When interest rate on deposits are well below inflation, there is little incentive to save. In fact, buying something today can be cheaper than borrowing money, said Tim Scholten, founder and president of credit union and community banking consultancy Visible Progress.
So why would this lead to more unsecured debt?
An alternative would be to refinance a mortgage to take out equity, but that’s less attractive now due to rising rates – making unsecured debt the next best option, Scholten said.
“Rather than increasing the interest on their entire mortgage, it’s more cost-effective to take out a higher-rate unsecured loan,” Scholten said. “If I know things are going to cost 10% more next year than they do now, it makes sense to buy now with borrowed money and pay it back with inflated dollars.”
Inflation really kicked into high gear in 2022, but wages haven’t adjusted much yet.

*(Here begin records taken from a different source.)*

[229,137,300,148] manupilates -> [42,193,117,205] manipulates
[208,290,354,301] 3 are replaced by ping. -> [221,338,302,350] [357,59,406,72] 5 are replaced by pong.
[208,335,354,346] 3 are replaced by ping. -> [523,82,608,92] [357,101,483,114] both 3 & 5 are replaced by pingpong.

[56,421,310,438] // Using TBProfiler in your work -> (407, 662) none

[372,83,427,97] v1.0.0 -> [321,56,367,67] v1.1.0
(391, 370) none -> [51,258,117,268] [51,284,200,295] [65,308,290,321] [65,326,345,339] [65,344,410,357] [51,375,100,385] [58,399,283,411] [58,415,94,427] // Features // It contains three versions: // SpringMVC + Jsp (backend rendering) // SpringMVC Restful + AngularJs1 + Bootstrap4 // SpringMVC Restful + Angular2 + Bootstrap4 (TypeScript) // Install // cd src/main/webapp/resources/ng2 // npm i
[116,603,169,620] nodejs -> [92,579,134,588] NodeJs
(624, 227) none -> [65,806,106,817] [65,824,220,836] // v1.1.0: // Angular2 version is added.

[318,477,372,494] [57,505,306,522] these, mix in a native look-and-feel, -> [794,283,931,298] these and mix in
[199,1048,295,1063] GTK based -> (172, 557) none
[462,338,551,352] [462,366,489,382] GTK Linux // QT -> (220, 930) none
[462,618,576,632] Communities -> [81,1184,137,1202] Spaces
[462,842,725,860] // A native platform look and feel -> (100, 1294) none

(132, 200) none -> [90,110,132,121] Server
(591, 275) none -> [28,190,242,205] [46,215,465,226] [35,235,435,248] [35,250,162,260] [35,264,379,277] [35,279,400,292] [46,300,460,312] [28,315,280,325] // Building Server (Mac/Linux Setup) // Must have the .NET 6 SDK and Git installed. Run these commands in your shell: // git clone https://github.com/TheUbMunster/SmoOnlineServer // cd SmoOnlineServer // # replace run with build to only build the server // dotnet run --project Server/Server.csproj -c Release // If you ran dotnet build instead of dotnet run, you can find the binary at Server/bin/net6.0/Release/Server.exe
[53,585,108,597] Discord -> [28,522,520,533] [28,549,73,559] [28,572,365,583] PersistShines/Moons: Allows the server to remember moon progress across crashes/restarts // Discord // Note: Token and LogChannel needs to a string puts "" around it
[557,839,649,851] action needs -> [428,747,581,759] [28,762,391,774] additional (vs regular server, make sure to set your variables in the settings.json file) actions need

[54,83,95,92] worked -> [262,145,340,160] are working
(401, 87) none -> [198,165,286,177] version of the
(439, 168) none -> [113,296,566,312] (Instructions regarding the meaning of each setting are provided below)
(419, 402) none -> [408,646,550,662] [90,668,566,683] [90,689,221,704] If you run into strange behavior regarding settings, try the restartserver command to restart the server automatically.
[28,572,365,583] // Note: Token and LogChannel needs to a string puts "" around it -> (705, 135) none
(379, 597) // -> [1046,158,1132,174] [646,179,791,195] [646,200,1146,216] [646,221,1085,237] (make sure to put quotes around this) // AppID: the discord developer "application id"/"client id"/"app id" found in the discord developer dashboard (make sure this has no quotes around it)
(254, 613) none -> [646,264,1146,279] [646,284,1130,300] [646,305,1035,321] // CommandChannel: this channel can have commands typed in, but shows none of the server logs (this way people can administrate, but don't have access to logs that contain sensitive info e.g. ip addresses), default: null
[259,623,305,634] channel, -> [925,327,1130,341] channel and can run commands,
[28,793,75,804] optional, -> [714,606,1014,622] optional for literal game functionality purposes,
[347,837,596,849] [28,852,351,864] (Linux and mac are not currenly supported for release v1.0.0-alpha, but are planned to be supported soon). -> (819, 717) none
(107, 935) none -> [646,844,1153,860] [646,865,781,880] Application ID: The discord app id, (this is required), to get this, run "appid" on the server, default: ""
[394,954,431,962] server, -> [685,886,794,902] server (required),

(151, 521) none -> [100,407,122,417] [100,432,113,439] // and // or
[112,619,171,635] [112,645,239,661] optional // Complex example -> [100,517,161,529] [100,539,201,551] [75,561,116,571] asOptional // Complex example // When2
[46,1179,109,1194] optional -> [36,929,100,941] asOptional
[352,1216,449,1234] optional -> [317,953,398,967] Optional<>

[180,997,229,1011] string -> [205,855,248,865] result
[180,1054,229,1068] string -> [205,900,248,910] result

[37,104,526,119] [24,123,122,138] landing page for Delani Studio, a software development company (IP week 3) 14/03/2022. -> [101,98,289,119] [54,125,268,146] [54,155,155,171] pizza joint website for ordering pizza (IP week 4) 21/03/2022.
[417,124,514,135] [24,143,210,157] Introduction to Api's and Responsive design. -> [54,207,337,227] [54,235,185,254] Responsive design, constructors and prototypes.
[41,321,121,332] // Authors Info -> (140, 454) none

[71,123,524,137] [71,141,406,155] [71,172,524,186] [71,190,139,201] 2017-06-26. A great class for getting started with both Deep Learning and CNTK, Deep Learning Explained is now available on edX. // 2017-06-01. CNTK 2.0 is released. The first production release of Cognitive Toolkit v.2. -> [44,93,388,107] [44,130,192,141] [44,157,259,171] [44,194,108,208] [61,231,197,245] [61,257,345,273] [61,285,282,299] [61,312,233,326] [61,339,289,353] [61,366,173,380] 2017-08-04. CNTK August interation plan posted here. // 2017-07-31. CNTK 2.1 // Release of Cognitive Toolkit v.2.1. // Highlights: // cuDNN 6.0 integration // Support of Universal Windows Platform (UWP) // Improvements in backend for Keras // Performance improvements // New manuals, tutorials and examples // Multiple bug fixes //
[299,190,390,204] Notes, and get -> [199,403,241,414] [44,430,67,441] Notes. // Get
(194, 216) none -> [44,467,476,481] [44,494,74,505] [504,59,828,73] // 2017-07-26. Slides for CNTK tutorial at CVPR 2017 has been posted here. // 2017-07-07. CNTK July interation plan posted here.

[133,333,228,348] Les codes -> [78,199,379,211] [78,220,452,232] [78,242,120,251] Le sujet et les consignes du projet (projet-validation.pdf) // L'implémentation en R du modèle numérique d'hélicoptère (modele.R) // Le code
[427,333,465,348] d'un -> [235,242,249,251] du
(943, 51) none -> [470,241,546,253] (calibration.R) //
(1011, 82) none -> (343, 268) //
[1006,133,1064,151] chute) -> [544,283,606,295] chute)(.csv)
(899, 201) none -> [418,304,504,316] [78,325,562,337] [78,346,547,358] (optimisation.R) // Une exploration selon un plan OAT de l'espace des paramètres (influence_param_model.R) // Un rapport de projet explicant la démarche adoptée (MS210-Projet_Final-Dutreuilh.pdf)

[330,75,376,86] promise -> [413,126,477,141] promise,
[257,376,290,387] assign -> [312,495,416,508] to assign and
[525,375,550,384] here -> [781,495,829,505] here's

At the same time, property values have jumped dramatically, and property tax increases are putting more pressure on wages, Scholten said.
As a result, many consumers need more cash at the end of their month and use the debt to solve the problem.
“I expect this trend to continue as long as banks and credit unions continue to offer unsecured loans at reasonable rates,” Scholten said. “Inflation gives consumers a lot of incentive to spend and little incentive to save under current conditions.”
Vincent Hui, managing director of Cornerstone Advisors, said the company had noted an increase in the use of credit cards – an alternative to taking out more loans – but far from the level recently reached by secured loans such as l auto and mortgage.
“Inflation is a factor because it decreases discretionary spending and people need to tap into credit,” Hui said. “Anyway, global loans will likely slow as interest rates rise, making monthly payments less affordable for people.”
Scholten said the popularity of buy now/pay later loans are undoubtedly impacting the personal loan space for credit unions and banks, although he said exactly how difficult it is to assess.
“I think BNPL’s growth is an indicator of the current consumer mindset,” Scholten said.